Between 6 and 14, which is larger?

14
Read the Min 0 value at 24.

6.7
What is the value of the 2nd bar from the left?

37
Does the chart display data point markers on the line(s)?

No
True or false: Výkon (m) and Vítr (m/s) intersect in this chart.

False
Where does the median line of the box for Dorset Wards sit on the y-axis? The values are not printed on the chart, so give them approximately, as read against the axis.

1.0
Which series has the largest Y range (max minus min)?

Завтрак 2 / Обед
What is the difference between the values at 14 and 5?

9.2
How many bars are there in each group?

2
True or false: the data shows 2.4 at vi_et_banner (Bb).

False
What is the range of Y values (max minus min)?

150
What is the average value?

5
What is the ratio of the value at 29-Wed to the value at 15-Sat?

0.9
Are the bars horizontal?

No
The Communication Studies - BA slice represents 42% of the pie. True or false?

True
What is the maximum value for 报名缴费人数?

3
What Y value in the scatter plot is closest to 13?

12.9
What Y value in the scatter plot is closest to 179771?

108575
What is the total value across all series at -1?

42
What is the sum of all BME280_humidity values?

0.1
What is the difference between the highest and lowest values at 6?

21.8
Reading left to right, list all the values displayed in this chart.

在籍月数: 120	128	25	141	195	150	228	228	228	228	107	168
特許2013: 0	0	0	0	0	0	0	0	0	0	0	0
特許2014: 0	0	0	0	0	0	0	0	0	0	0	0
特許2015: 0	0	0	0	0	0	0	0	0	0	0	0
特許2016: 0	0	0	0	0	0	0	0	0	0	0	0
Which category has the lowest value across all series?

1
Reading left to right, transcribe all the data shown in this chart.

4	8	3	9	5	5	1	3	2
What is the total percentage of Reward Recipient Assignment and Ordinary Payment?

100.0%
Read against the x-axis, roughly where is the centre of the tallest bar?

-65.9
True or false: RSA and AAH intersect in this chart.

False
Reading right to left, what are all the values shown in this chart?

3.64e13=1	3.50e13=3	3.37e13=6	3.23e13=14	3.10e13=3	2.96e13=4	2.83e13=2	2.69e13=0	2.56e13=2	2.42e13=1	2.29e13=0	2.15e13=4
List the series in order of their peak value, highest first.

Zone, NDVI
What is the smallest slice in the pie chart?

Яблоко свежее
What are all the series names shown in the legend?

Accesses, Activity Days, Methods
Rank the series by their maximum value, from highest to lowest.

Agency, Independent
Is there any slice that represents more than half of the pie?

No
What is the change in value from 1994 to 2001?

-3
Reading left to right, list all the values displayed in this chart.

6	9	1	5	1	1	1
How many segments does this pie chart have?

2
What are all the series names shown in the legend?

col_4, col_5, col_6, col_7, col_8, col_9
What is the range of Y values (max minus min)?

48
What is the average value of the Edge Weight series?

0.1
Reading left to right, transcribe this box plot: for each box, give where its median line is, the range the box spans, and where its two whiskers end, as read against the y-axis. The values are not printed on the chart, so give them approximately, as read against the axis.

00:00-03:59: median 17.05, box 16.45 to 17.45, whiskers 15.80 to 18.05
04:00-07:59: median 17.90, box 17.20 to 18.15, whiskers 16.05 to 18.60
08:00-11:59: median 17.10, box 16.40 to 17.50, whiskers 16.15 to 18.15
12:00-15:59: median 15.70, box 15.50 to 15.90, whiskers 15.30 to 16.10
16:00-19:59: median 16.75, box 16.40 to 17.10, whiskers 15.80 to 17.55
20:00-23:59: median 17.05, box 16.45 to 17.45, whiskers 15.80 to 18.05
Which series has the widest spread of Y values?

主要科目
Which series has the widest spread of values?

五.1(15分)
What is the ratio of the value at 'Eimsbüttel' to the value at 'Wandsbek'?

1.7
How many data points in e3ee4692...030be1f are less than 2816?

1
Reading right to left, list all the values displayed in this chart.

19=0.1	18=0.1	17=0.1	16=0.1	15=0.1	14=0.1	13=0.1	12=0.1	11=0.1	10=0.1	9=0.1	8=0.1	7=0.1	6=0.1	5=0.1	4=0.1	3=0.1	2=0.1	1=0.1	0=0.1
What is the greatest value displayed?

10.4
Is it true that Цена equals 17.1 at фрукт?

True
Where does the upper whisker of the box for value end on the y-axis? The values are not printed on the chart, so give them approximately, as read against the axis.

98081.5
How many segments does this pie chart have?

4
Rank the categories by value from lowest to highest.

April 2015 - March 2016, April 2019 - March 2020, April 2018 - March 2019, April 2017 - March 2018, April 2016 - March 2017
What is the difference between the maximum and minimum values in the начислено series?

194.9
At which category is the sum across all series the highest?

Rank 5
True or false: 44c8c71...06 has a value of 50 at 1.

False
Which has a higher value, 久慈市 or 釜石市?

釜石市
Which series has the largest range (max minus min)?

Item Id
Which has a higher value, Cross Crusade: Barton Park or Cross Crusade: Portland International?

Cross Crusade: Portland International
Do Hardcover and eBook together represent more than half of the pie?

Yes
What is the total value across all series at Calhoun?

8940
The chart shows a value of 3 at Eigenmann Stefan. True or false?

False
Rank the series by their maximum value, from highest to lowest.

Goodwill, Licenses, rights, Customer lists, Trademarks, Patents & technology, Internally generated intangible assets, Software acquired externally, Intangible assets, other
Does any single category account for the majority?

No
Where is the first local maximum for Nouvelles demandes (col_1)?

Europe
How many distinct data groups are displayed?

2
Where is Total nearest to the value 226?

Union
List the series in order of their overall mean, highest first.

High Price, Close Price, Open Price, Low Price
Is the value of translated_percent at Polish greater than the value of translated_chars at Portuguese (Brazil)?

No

+===+

Задание: Перепишите все приведённые выше записи полностью, слово в слово и без каких-либо изменений.

Решение:
Between 6 and 14, which is larger?

14
Read the Min 0 value at 24.

6.7
What is the value of the 2nd bar from the left?

37
Does the chart display data point markers on the line(s)?

No
True or false: Výkon (m) and Vítr (m/s) intersect in this chart.

False
Where does the median line of the box for Dorset Wards sit on the y-axis? The values are not printed on the chart, so give them approximately, as read against the axis.

1.0
Which series has the largest Y range (max minus min)?

Завтрак 2 / Обед
What is the difference between the values at 14 and 5?

9.2
How many bars are there in each group?

2
True or false: the data shows 2.4 at vi_et_banner (Bb).

False
What is the range of Y values (max minus min)?

150
What is the average value?

5
What is the ratio of the value at 29-Wed to the value at 15-Sat?

0.9
Are the bars horizontal?

No
The Communication Studies - BA slice represents 42% of the pie. True or false?

True
What is the maximum value for 报名缴费人数?

3
What Y value in the scatter plot is closest to 13?

12.9
What Y value in the scatter plot is closest to 179771?

108575
What is the total value across all series at -1?

42
What is the sum of all BME280_humidity values?

0.1
What is the difference between the highest and lowest values at 6?

21.8
Reading left to right, list all the values displayed in this chart.

在籍月数: 120	128	25	141	195	150	228	228	228	228	107	168
特許2013: 0	0	0	0	0	0	0	0	0	0	0	0
特許2014: 0	0	0	0	0	0	0	0	0	0	0	0
特許2015: 0	0	0	0	0	0	0	0	0	0	0	0
特許2016: 0	0	0	0	0	0	0	0	0	0	0	0
Which category has the lowest value across all series?

1
Reading left to right, transcribe all the data shown in this chart.

4	8	3	9	5	5	1	3	2
What is the total percentage of Reward Recipient Assignment and Ordinary Payment?

100.0%
Read against the x-axis, roughly where is the centre of the tallest bar?

-65.9
True or false: RSA and AAH intersect in this chart.

False
Reading right to left, what are all the values shown in this chart?

3.64e13=1	3.50e13=3	3.37e13=6	3.23e13=14	3.10e13=3	2.96e13=4	2.83e13=2	2.69e13=0	2.56e13=2	2.42e13=1	2.29e13=0	2.15e13=4
List the series in order of their peak value, highest first.

Zone, NDVI
What is the smallest slice in the pie chart?

Яблоко свежее
What are all the series names shown in the legend?

Accesses, Activity Days, Methods
Rank the series by their maximum value, from highest to lowest.

Agency, Independent
Is there any slice that represents more than half of the pie?

No
What is the change in value from 1994 to 2001?

-3
Reading left to right, list all the values displayed in this chart.

6	9	1	5	1	1	1
How many segments does this pie chart have?

2
What are all the series names shown in the legend?

col_4, col_5, col_6, col_7, col_8, col_9
What is the range of Y values (max minus min)?

48
What is the average value of the Edge Weight series?

0.1
Reading left to right, transcribe this box plot: for each box, give where its median line is, the range the box spans, and where its two whiskers end, as read against the y-axis. The values are not printed on the chart, so give them approximately, as read against the axis.

00:00-03:59: median 17.05, box 16.45 to 17.45, whiskers 15.80 to 18.05
04:00-07:59: median 17.90, box 17.20 to 18.15, whiskers 16.05 to 18.60
08:00-11:59: median 17.10, box 16.40 to 17.50, whiskers 16.15 to 18.15
12:00-15:59: median 15.70, box 15.50 to 15.90, whiskers 15.30 to 16.10
16:00-19:59: median 16.75, box 16.40 to 17.10, whiskers 15.80 to 17.55
20:00-23:59: median 17.05, box 16.45 to 17.45, whiskers 15.80 to 18.05
Which series has the widest spread of Y values?

主要科目
Which series has the widest spread of values?

五.1(15分)
What is the ratio of the value at 'Eimsbüttel' to the value at 'Wandsbek'?

1.7
How many data points in e3ee4692...030be1f are less than 2816?

1
Reading right to left, list all the values displayed in this chart.

19=0.1	18=0.1	17=0.1	16=0.1	15=0.1	14=0.1	13=0.1	12=0.1	11=0.1	10=0.1	9=0.1	8=0.1	7=0.1	6=0.1	5=0.1	4=0.1	3=0.1	2=0.1	1=0.1	0=0.1
What is the greatest value displayed?

10.4
Is it true that Цена equals 17.1 at фрукт?

True
Where does the upper whisker of the box for value end on the y-axis? The values are not printed on the chart, so give them approximately, as read against the axis.

98081.5
How many segments does this pie chart have?

4
Rank the categories by value from lowest to highest.

April 2015 - March 2016, April 2019 - March 2020, April 2018 - March 2019, April 2017 - March 2018, April 2016 - March 2017
What is the difference between the maximum and minimum values in the начислено series?

194.9
At which category is the sum across all series the highest?

Rank 5
True or false: 44c8c71...06 has a value of 50 at 1.

False
Which has a higher value, 久慈市 or 釜石市?

釜石市
Which series has the largest range (max minus min)?

Item Id
Which has a higher value, Cross Crusade: Barton Park or Cross Crusade: Portland International?

Cross Crusade: Portland International
Do Hardcover and eBook together represent more than half of the pie?

Yes
What is the total value across all series at Calhoun?

8940
The chart shows a value of 3 at Eigenmann Stefan. True or false?

False
Rank the series by their maximum value, from highest to lowest.

Goodwill, Licenses, rights, Customer lists, Trademarks, Patents & technology, Internally generated intangible assets, Software acquired externally, Intangible assets, other
Does any single category account for the majority?

No
Where is the first local maximum for Nouvelles demandes (col_1)?

Europe
How many distinct data groups are displayed?

2
Where is Total nearest to the value 226?

Union
List the series in order of their overall mean, highest first.

High Price, Close Price, Open Price, Low Price
Is the value of translated_percent at Polish greater than the value of translated_chars at Portuguese (Brazil)?

No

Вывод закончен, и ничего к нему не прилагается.